An immediate relative has booked to get married next Easter in Sri Lanka (over 2hrs from any of the sites of today's bombings).
Me, DH & our 2 young children (who are due to be bridesmaid & page boy) have been invited.
I was devastated by this mornings news & thoughts have been with everyone affected.
I'm feeling like I've got a huge knot in my stomach, I know that no quick decisions can be made regarding if we will travel or not, and DH has already made it clear he was not happy that we were having to travel so far for the wedding (we are fortunate not to have financial issues & kids old enough to do long haul).
Seeing a bit about it on the news with kids in bed prompted him to say about what a tricky situation it was and whether we should risk taking the kids... something that's been on my mind too, but also empathising with my relative, knowing this is their holiday of a lifetime/they've already made payments and foreseeing that I'm going to be caught in the middle of a battle between them all... all I can think of is risks to my all of families safety/potential disappointment & heartbreak (my DD has already been counting down to it).
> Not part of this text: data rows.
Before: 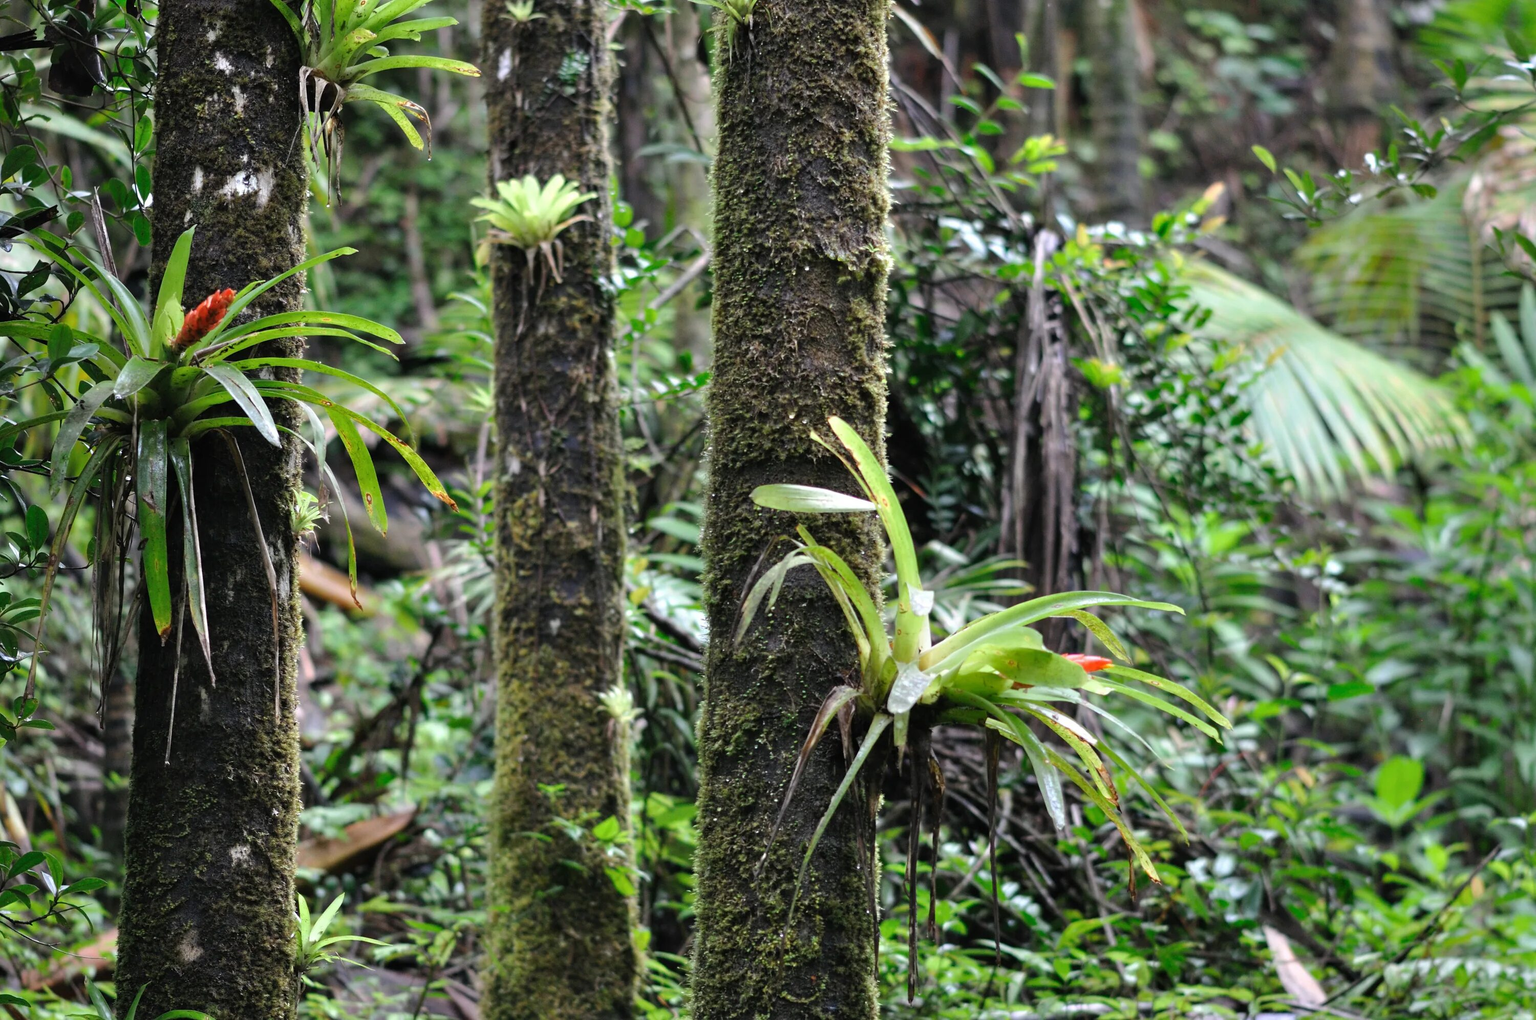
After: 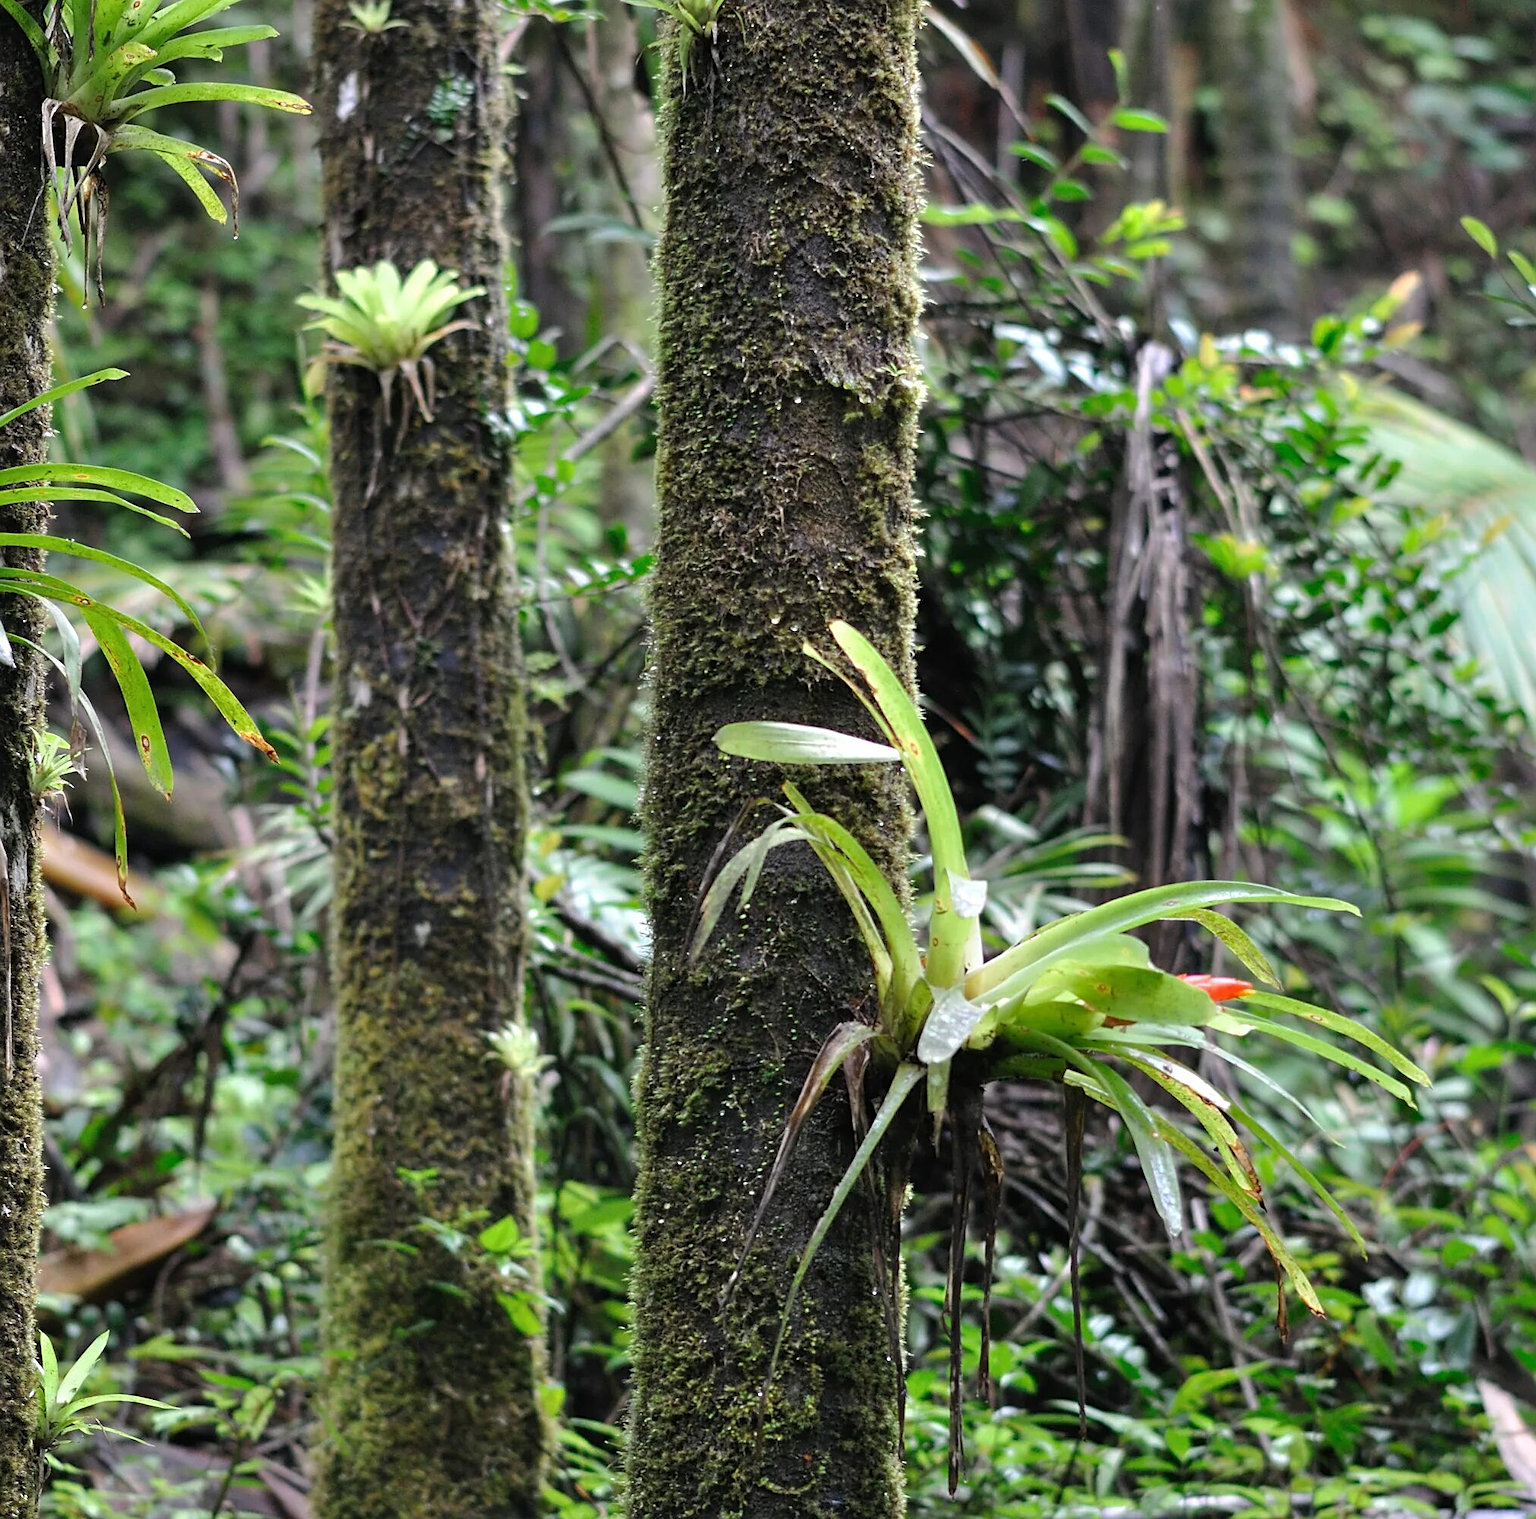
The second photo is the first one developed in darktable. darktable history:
crop and rotate: left 17.674%, right 15.177%
tone equalizer: edges refinement/feathering 500, mask exposure compensation -1.57 EV, preserve details no
sharpen: on, module defaults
My husband has accused me of putting my immediate relative before my children (I took it as read that with him already saying about the kids safety that it was implicit that they were my first thought) but that I'm also in a tricky position with how things play out/how I even discuss this with my relative... but no apparently I have swung from being more concerned with how my relative would take news of us not going (if we don't go - although I don't know what would reassure DH - he doesn't know either at the moment), to, following tears from me about how I feel so under pressure from between him & my immediate family, but apparently it's not them, it's the situation that's putting me under pressure & I'm only actually caring about myself.
If it was his friends or family that had invited us there, I feel I'd be much more supportive of him... AIBU?